Les enferman el ruido, la contaminación y la prisa de la ciudad. Son presa de la depresión ante la imposibilidad de regresar a sus comunidades porque sus casas han sido saqueadas y destruidas y los maleantes controlan las poblaciones.
Hay una silenciosa narcorreforma agraria en varios ejidos de la Sierra. Los malandros llegan a un ejido y empiezan a comprar derechos por las buenas o por las malas para convertirse en ejidatarios. Imponen a las autoridades ejidales para sobrexplotar el bosque, permitir la siembra de enervantes y hacer contratos con empresas mineras.
Si se oponen los ejidatarios originales son eliminados o tienen que abandonar la comunidad, con lo que se culmina el despojo de derechos y territorios. En todas las comunidades de origen de las personas desplazadas, hay proyectos de explotación forestal o minera.
Otras veces, la irrupción de los grupos criminales es más repentina y destructora: cercan las comunidades y les hacen llegar amenazas para que abandonen sus ranchos y casas. Las familias esconden a los jóvenes para que no sean reclutados a la fuerza por los sicarios como acostumbran. Luego vienen las balaceras indiscriminadas para sembrar el terror. Ahora, los malandros emplean drones para bombardear casas y corrales incendiando, hiriendo a la gente, matando al ganado.

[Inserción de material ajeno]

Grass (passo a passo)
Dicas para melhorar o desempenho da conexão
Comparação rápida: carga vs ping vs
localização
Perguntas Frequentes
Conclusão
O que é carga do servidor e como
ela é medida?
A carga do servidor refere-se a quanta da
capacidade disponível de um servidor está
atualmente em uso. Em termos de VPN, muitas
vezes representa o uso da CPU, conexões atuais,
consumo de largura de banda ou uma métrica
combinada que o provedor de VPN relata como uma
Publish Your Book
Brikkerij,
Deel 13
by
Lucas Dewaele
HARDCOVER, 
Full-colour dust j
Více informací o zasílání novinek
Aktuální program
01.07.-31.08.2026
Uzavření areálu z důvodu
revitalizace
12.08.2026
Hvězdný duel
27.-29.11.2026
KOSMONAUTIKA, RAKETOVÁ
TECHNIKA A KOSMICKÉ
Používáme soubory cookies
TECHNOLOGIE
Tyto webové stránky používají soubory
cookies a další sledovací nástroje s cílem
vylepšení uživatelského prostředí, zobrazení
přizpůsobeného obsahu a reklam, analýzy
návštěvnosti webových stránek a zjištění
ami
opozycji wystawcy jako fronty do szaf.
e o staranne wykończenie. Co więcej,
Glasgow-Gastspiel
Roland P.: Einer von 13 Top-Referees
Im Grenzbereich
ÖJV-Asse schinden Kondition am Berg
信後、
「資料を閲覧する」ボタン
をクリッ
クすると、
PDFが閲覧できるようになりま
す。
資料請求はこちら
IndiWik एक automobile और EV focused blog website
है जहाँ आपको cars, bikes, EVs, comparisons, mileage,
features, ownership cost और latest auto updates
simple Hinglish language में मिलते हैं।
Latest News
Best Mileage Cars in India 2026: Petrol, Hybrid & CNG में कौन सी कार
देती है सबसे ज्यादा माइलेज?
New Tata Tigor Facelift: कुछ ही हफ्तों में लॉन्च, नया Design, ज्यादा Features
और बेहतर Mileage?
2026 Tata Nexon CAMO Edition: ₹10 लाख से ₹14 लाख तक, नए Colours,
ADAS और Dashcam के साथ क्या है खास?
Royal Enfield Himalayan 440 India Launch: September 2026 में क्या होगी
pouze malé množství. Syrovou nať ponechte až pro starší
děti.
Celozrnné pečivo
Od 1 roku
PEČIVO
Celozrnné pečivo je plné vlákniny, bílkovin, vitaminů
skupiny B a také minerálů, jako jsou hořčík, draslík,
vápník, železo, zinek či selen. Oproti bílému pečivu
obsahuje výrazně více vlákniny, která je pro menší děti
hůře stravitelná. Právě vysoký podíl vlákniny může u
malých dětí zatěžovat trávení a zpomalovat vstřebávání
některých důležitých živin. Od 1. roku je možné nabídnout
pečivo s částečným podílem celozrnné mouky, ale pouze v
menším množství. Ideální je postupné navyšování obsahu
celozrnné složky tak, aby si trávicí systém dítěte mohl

Esta guerra de conquista y despojo no ha encontrado hasta ahora una contraofensiva eficaz por parte del Estado. Las personas desplazadas se quejan de que cuando la Guardia Nacional, el Ejército, o la Policía Estatal llegan a las comunidades, los delincuentes se esconden para reaparecer cuando las autoridades se han ido. Las policías municipales, en su mayoría, están coludidas con el crimen organizado y por acá no hay policías comunitarias. No hay una acción preventiva de las instituciones del Estado contra la violencia que despoja, mata y desplaza.
Tampoco hay una acción suficiente de Estado para atender a las personas desplazadas en su lugar de destino. Las primeras en atenderlas son algunas organizaciones de las sociedad civil e iglesias.
Las autoridades municipales brindan refugios provisionales y despensas, pero siempre son rebasadas por las necesidades de la gente. No hay una atención coordinada de órdenes de los gobiernos para hacer efectivos los derechos al trabajo, a la vivienda, a la salud, a la educación de las personas desplazadas. En las mesas semanales de seguridad este asunto ni siquiera se planteas.
Por eso, es una de las demandas fundamentales de las personas desplazadas, y de esta misión civil de observación, es que se instaure un espacio donde participen obligatoriamente las autoridades municipales, estatales y federales, junto con las comunidades desplazadas, para que se organice y coordine la atención integral a las víctimas de desplazamiento interno. Y, sobre todo, para que se elabore una estrategia para construir las condiciones que hagan posible su derecho fundamental: el regreso y vida digna y en paz a sus lugares de origen. La guerra invisible de Chihuahua, la que sufren los de abajo e ignoran los de arriba.